• _DOCUMENT EXTRACT_:
"""
Hello Ingmar opens with the words ‘Ingmar Bergman is my father….’ What follows this outrageous declaration is a reconstructed narrative, stitched together with fragments from various Ingmar Bergman films and original footage shot in the ‘Bergmanesque’ style.

The true facts are these: Ingmar Bergman arrives at a young woman’s house, where she lives with her stern grandfather, asking permission to make a film on the property. The grandfather throws Bergman’s camera out the window and orders him away. Some years after, the young woman acts in a film, which could have been made by Bergman, and is later lost. In time, the woman goes in search of the film, and the lost incident, by creating a new film. Into this new story, I have inserted myself, as creator, as actor and as viewer.

Hello Ingmar is a ‘perceptual autobiography’, which weaves together fact and fiction to create a meta-narrative. Authenticity, documentary, narrative, biography, are all questioned through another telling.
"""
• _DATA EXCERPT_:
"""
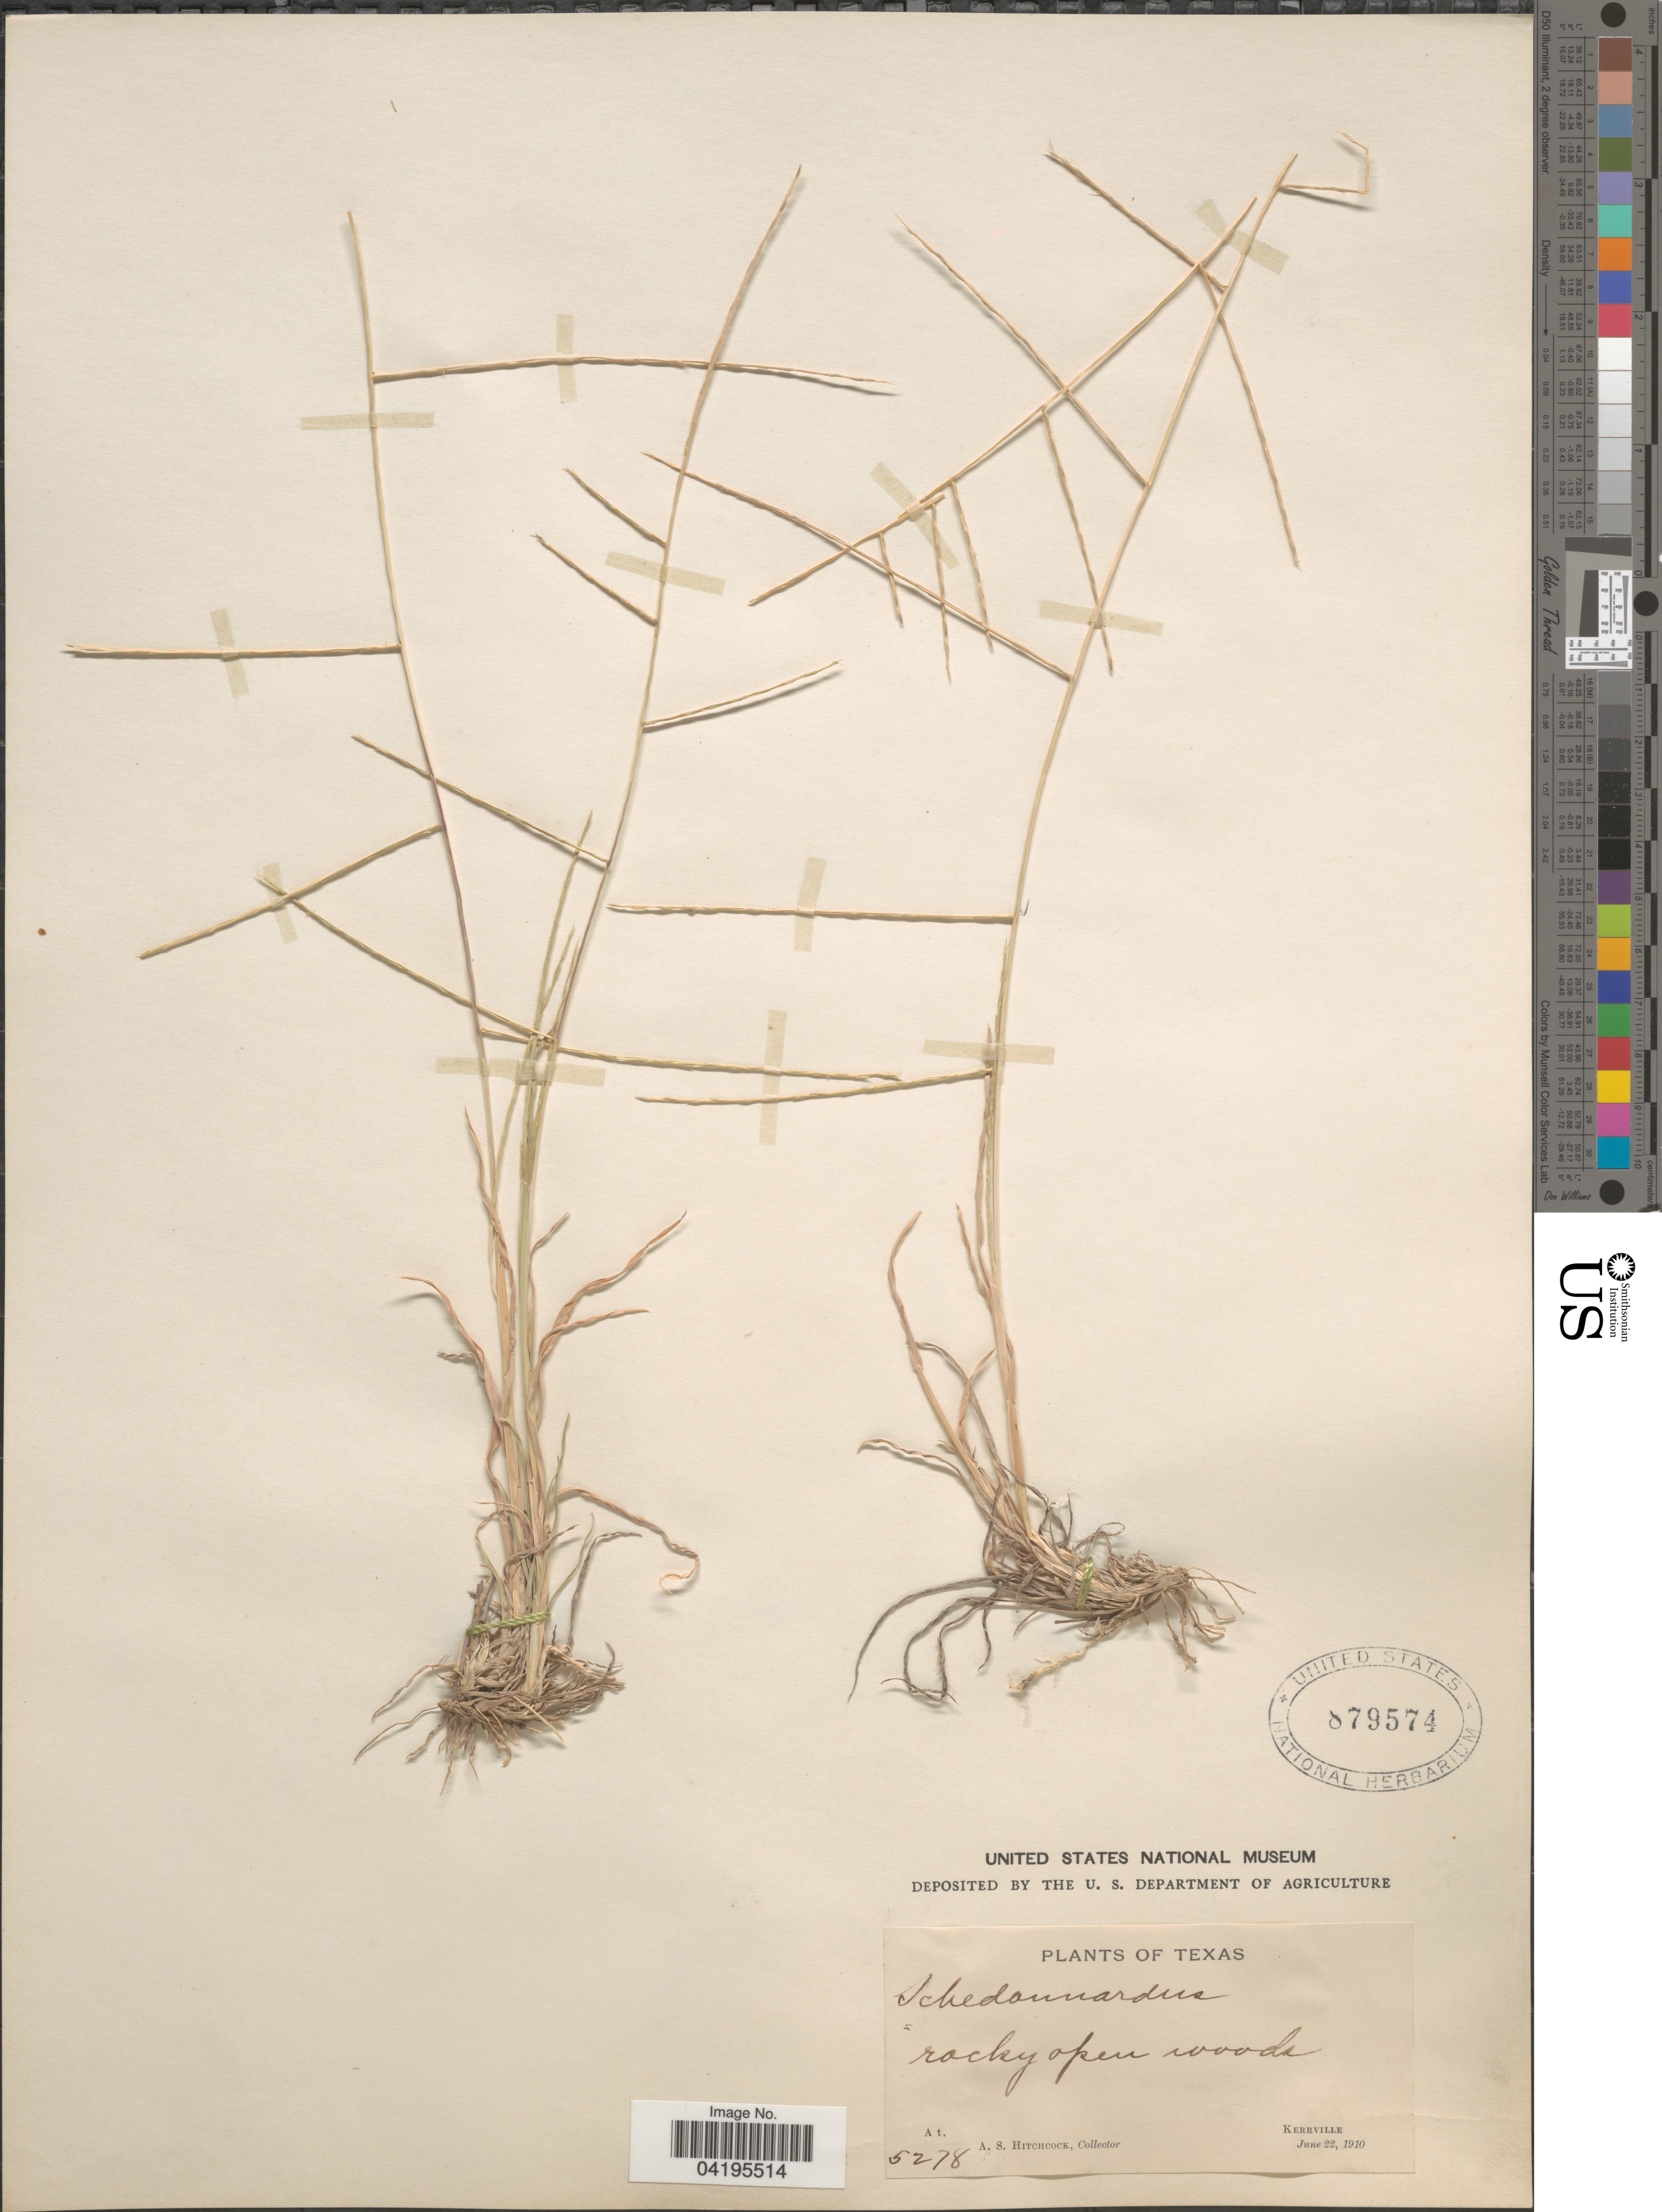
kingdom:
"""
• _DIRECTIVE_:
In the Hello Ingmar text, what does the grandfather do with Bergman's camera? Please answer in one sentence.

• _WRITTEN RESPONSE_:
He throws Bergman's camera out the window.